Europe in ten years after the EU breaks up

The ideological divide around how to manage budgets, debt, and public spending in Europe threatens to split this, the largest unified economic region on Earth, into several factions. Here’s my speculation on how those European sub-regions may reunite over the next ten years. These regions are more similar in their governments and fiscal policy, leading to stronger cooperation:

Why these factions?

  • UK and Switzerland – these countries have always remained isolated from the rest of Europe, and will likely continue that way.
  • Germany and its neighbors – Germany, Austria, Netherlands, Belguim, Luxemburg, Czech Republic, and even possibly Croatia – these countries look to Germany for stability and sound leadership. Some of the neighboring countries (Hungary, Boznia, Slovakia) might join too but tend to have sharp historical divisions with one of the other member countries of this economic alliance. This would be the remnants of the old EU, and likely would keep using the EURO.
  • France – This is the hardest county to place. They will probably waver for the next ten years, trying to decide to unite with UK, Germany, or start something with Italy and Spain as the leader of the “Western Europe” alliance. But ultimately, I don’t think France can forge a lasting relationship with any of those countries, save Germany (because remaining in the EU with Germany would require the least decisive effort on the part of French leaders).

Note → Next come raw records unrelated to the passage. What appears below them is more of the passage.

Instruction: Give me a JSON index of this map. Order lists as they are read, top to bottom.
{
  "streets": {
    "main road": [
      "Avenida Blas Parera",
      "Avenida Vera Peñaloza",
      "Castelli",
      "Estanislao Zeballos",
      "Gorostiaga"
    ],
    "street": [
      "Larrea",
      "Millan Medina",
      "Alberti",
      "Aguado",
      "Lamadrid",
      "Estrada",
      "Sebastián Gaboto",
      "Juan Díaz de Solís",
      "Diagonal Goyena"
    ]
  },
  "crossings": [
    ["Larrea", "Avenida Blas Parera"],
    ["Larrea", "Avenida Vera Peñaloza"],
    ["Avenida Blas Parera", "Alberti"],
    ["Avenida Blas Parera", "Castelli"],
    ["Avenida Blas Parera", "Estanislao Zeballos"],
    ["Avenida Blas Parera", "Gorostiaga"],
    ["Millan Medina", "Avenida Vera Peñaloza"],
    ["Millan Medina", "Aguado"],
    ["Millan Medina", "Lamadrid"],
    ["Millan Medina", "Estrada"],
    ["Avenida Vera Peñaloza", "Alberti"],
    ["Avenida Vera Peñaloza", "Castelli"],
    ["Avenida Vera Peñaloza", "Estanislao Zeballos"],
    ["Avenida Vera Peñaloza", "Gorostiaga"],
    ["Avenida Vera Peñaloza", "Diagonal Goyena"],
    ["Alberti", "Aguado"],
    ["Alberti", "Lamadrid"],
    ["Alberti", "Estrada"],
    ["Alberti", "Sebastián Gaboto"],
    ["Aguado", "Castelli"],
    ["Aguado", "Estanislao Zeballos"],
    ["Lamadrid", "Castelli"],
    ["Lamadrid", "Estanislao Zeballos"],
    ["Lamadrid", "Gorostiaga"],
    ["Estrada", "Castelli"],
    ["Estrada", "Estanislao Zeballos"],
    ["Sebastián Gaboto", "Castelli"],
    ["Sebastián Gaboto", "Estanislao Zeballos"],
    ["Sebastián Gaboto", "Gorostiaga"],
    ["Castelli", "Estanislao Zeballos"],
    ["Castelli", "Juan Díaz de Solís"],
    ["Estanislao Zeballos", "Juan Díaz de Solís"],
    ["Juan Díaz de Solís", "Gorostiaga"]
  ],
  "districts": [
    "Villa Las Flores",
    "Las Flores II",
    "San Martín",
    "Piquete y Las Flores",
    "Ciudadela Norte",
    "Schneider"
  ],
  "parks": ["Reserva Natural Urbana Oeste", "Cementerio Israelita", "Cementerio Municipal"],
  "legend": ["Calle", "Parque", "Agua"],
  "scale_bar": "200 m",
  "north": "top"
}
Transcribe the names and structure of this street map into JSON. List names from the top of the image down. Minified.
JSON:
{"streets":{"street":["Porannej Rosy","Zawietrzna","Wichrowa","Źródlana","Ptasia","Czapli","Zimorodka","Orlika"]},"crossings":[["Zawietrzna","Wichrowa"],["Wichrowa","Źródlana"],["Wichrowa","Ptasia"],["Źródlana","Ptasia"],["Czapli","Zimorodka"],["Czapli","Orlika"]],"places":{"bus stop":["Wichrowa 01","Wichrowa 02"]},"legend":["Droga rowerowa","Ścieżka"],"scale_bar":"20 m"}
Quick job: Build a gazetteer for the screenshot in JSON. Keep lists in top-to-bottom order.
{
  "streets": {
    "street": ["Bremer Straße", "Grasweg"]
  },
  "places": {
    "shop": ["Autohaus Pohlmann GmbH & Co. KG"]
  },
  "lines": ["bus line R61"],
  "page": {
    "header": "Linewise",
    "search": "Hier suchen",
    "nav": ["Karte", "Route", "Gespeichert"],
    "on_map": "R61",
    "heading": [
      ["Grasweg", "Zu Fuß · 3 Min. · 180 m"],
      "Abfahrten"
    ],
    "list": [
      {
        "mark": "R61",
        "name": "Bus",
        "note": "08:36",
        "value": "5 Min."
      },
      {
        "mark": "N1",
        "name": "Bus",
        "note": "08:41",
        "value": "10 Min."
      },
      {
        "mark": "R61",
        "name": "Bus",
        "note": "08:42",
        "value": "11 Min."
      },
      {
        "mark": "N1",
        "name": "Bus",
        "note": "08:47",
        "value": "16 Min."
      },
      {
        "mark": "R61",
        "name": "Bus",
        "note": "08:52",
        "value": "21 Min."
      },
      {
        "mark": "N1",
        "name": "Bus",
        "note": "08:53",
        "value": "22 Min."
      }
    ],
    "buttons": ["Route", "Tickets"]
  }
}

France is more like the USA than even the UK – indecisive and ultimately divided among many allies, but never being a full partner to any of them.
  • Eastern Europe – Uniting around a strong Poland, I foresee Hungary, Slovakia, Bosnia, and possibly Ukraine joining together. If Ukraine joined, then Romania and Bulgaria and other parts of the Balkans could flock to this strong group. However, these governments are still just learning how to be autonomous after 50 years of Soviet rule, and may have little to offer in the way of regional leadership. Poland and Ukraine at the powerhouses here of sound government and vision.
  • Old Soviet Block – Russia may again dominate Belarus, and possibly Ukraine. But these former satellite states still resent Russia, and especially Ukraine is strong enough to remain on her own. The baltic states are especially resentful of Russia, yet not strongly connected to Scandinavia or Germany or Eastern Europe to predict which way they will go. They WILL join one of these groups eventually.
  • Scandinavia – The second strongest and most stable part of Europe will likely become more closely connected with the breakup of the EU. I hope the Baltic states and Denmark join, leaving this region as the #2 force economic trading block in Europe. You don’t think about them much – but their economy is not plagued by sweeping downturns in the business cycle and Sweedish Nokia remains the world’s supplier of cheap cell phones in 160 poor countries.
  • Southern Europe – last and definitely least are the Mediterranian states of Greece, Italy, and Spain. These bastard children are the cause of Europe’s problems, which 98 percent of Greeks working to avoid paying taxes every year, and Italy’s 50 parliaments in as many years. Spain too, is spending beyond her means. These countries might ally together around a Mediterranian alliance frought with weak governments and mountains of debt. I placed Turkey in this group not because they have weak government, but because the strong economic parts of Europe don’t seem ready to work with an Islamic state (look at you, Germany). It would make the most sense for Turkey to join Ukraine, but that alliance has never happened.

EU in 2012

EU in 2014 (prediction)


Well, looks like I totally missed on this prediction. In 2016 no countries have left, and none have joined. Ukraine’s Russian invasion made their joining all but impossible, and Syrian refugees spilling into Turkey has driven it out of the EU.

Greece continues to limp along, and the UK recently made demands on the EU to let it inform their economic policies without actually joining EU. So it looks like EU politically has opted to weaken itself rather than cull its weakest non-compliant members.